#### [Dataset]
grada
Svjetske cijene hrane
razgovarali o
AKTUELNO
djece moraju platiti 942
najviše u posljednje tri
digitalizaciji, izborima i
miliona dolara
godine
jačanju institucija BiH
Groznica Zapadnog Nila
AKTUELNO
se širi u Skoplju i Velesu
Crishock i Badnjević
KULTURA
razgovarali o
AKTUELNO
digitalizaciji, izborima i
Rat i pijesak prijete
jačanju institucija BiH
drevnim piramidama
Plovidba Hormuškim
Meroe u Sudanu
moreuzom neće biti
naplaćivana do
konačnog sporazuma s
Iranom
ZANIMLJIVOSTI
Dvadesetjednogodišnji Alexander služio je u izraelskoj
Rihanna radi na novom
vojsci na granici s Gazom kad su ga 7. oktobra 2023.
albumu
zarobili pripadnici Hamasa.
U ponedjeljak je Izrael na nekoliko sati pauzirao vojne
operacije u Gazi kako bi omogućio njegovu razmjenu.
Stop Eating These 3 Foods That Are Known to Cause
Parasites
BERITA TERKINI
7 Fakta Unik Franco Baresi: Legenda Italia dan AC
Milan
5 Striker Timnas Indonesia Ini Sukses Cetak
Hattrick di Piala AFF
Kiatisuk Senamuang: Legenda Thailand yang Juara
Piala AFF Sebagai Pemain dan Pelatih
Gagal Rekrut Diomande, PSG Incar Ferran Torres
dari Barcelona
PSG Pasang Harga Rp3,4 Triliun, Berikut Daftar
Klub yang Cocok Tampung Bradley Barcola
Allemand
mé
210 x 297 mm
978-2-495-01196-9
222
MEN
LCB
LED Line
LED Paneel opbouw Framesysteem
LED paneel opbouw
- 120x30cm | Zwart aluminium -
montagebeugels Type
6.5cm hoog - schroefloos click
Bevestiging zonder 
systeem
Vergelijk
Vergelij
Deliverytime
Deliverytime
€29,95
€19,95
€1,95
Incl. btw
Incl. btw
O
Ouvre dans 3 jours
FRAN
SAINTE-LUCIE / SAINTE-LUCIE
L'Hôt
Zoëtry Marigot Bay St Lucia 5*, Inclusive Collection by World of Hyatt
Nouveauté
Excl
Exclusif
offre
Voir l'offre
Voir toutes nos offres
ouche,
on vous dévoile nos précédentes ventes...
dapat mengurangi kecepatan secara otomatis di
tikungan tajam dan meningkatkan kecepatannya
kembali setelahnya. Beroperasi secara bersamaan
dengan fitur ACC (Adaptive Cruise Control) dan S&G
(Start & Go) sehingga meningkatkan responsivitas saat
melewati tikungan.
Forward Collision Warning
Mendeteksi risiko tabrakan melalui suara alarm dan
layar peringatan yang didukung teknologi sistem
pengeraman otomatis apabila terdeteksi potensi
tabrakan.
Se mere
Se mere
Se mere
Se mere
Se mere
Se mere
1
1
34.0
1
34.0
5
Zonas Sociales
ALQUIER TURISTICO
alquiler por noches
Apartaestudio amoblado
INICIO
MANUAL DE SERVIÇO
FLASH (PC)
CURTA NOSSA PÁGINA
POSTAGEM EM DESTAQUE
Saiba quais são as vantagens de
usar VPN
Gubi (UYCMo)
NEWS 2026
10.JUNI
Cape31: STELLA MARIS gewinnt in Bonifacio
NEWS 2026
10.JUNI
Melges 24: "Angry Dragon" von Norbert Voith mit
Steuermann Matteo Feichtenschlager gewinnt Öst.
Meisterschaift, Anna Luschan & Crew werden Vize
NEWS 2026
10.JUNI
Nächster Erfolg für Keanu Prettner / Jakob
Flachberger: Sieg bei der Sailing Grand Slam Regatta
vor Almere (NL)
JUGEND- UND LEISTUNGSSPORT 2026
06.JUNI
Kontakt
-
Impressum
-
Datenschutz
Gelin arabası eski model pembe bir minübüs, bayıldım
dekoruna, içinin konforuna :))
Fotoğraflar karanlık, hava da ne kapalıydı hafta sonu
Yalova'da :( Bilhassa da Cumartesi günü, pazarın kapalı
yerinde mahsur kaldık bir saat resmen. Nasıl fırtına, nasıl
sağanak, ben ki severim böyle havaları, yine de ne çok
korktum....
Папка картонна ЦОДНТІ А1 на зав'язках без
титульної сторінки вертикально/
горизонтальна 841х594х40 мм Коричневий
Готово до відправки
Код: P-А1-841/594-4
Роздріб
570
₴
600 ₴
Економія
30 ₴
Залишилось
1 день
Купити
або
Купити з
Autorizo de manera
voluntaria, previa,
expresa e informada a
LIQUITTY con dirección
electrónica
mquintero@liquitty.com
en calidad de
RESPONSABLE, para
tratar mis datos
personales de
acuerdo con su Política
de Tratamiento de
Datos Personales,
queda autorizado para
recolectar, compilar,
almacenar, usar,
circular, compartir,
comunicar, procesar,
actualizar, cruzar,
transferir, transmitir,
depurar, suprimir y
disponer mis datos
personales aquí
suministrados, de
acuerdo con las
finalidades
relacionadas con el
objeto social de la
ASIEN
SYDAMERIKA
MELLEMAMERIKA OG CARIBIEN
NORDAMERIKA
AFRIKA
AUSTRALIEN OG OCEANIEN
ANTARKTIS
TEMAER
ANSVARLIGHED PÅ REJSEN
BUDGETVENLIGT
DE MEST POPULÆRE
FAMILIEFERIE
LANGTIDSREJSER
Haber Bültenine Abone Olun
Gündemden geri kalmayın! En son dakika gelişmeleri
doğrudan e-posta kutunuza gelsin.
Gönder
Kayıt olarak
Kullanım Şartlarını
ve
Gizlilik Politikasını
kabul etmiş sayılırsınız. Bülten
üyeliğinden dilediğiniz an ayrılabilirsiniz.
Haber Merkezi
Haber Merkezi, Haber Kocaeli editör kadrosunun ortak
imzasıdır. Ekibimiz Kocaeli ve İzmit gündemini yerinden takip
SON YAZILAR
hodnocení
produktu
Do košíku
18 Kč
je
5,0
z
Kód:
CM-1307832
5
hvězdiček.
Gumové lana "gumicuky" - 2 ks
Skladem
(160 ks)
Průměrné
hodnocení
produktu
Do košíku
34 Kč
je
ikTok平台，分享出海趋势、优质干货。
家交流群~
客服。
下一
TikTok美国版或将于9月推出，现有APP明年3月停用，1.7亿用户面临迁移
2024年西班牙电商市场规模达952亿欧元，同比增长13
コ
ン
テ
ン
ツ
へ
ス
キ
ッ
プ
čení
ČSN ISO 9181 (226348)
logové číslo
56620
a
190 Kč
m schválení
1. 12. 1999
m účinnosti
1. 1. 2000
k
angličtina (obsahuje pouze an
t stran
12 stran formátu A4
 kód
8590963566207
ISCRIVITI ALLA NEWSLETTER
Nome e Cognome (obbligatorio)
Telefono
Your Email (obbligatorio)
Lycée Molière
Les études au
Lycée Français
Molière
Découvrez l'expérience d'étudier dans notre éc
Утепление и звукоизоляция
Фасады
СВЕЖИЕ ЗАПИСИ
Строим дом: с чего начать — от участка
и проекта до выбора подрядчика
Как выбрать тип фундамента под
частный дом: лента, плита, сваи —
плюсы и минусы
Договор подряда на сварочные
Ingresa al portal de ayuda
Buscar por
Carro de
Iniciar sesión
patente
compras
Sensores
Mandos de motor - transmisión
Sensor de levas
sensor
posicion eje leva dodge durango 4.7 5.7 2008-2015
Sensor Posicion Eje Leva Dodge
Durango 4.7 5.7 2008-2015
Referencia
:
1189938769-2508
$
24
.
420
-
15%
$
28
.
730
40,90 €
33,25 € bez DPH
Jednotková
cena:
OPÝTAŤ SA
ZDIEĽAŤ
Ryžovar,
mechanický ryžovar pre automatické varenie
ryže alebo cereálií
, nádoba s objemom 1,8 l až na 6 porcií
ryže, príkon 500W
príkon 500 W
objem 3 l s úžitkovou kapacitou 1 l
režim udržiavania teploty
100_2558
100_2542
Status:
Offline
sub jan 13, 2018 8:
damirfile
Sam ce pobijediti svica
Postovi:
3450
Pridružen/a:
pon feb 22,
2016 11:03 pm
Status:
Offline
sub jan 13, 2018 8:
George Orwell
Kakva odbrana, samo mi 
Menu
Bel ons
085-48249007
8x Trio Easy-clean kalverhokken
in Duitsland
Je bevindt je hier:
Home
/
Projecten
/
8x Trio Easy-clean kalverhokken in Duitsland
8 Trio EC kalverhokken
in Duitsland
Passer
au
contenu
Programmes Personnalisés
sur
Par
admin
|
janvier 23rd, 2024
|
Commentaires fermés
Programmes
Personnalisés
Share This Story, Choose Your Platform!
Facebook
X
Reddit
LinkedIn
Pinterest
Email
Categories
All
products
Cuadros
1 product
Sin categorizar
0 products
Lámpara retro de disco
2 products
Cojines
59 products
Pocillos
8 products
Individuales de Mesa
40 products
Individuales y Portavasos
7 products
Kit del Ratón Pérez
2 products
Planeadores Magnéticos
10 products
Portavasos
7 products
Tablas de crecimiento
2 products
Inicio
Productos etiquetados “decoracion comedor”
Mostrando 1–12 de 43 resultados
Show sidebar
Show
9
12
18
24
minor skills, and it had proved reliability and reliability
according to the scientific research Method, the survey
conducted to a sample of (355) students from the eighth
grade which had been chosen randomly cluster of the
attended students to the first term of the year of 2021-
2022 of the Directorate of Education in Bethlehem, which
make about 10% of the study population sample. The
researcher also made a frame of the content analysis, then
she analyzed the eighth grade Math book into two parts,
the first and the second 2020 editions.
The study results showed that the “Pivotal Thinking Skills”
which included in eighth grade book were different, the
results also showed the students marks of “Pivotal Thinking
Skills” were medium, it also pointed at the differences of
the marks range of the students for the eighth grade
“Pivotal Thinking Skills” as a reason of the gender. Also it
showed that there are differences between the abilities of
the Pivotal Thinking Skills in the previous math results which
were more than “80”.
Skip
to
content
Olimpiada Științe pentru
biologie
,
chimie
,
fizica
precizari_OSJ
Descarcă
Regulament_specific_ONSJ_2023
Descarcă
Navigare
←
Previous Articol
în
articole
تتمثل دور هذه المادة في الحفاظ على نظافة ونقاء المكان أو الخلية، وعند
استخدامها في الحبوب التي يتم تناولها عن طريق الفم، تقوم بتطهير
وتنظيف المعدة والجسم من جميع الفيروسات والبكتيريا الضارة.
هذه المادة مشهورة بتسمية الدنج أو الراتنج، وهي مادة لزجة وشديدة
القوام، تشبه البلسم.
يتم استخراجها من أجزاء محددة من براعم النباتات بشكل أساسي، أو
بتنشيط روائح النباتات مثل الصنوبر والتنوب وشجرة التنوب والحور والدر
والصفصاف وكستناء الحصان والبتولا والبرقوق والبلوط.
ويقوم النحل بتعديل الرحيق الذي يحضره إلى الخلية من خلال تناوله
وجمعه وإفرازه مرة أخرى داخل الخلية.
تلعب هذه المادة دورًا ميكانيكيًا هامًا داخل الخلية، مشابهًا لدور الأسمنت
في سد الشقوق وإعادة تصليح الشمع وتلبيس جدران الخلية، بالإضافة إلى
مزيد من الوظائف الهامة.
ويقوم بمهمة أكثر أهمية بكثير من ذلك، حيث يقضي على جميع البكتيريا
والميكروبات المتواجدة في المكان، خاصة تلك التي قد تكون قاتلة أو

#### [What the exercise asks]
Copy exactly the lines above, starting at the opening line and finishing at the line in which "se širi u Skoplju i Velesu" occurs.

#### [Task output]
grada
Svjetske cijene hrane
razgovarali o
AKTUELNO
djece moraju platiti 942
najviše u posljednje tri
digitalizaciji, izborima i
miliona dolara
godine
jačanju institucija BiH
Groznica Zapadnog Nila
AKTUELNO
se širi u Skoplju i Velesu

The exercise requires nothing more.